------ ТЕКСТ ДЛЯ УПРАЖНЕНИЯ

Данилевский выделяет здесь несколько основных вопросов. Почему догмат о филиокве содержит в себе ересь, и на каком вселенском соборе она была анафемствована? Какие учения, помимо филиокве, были осуждены на вселенских соборах? От какого церковного начальства откололась римская церковь? Можно ли этот раскол восточно-западных церквей называть делом мирской политики? Для Данилевского все это корень самых главных разногласий между христианскими церквями. Вопрос, которым он задается: почему, если мы стремимся к общецерковному единству и жаждем объединения церквей, почему именно мы для этого должны признавать католические догматы? Почему они не могут отказаться от них? Данилевский говорит уже с точки зрения своих культурно-исторических типов и своей политической концепции, поскольку видит в стремлении Соловьева к латинству усиление аполлонизма [9, с. 128-131]. Соловьев отвечает Данилевскому в этом же номере и говорит, что позже даст ответ в готовящемся большом труде. Он тоже стоит на своем мнении: если все католические догматы - ереси, то где они осуждались в качестве таковых, на каких вселенских соборах так именовались? [25, с. 135].

В конце Соловьев формулирует вопросы уже самому Данилевскому: каким способом санкционируются и ратифицируются постановления вселенских соборов? Между представителями православия также существуют разногласия во взглядах по отношению к католикам: одни православные относятся к ним как к язычникам, другие признают их за еретиков, третьи же считают их членами вселенской церкви. Как тогда узнать общецерковную позицию по этому предмету? Ввиду различений во взглядах между царьградским патриархатом и нашим синодом, на чьей стороне находится сама церковь в отношении католичества? [25, с. 138-139].

------------
------ ПРИВЕДЕННЫЕ ЗАПИСИ

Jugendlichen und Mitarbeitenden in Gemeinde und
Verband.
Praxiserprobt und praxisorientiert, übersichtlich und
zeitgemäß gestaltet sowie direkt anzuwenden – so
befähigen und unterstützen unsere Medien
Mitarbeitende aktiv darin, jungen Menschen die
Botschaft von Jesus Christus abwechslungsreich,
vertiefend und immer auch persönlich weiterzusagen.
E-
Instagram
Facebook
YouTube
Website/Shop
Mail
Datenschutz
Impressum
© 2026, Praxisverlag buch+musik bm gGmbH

------------

ЗАДАНИЯ К ВЫПОЛНЕНИЮ »
[A] Процитируйте дословно все строки из записей.
[B] Продолжите текст о полемике Данилевского и Соловьева, начав сразу после его последнего предложения.

ОТВЕТЫ К ЗАДАНИЯМ »
[A]
Jugendlichen und Mitarbeitenden in Gemeinde und
Verband.
Praxiserprobt und praxisorientiert, übersichtlich und
zeitgemäß gestaltet sowie direkt anzuwenden – so
befähigen und unterstützen unsere Medien
Mitarbeitende aktiv darin, jungen Menschen die
Botschaft von Jesus Christus abwechslungsreich,
vertiefend und immer auch persönlich weiterzusagen.
E-
Instagram
Facebook
YouTube
Website/Shop
Mail
Datenschutz
Impressum
© 2026, Praxisverlag buch+musik bm gGmbH

[B]
Спор Данилевского и Соловьева так и остался незавершенным. Он порождает другие отклики (например, К.Н. Леонтьева). И это интересный эпизод как сам по себе, так и в качестве некоторой основы той кри-

тики, которую высказывает Соловьев по отношению к Данилевскому уже в «Национальном вопросе». И этот спор, конечно, еще ждет своего детального исследования.

A.A. Тесля («Н.И. Кареев как интерпретатор Н.Я. Данилевского»1): Николай Иванович Кареев (1850-1931) к рассмотрению исторических воззрений Николая Яковлевича Данилевского обращался специально по большому счету лишь один раз в жизни - в обстоятельной статьей 1890 г., формально являющейся рецензией (на выход в свет четвертого издания «России и Европы» в 1889 г., предпринятого Н.Н. Страховым) [17]. На деле это глубокая и вдумчивая статья, посвященная анализу именно теоретического устройства взглядов Данилевского, выраженных в «России и Европе», вне критики тех или иных конкретно-исторических суждений - и вне, по крайней мере, прямого обращения к политическим суждениям и предпочтениям Данилевского.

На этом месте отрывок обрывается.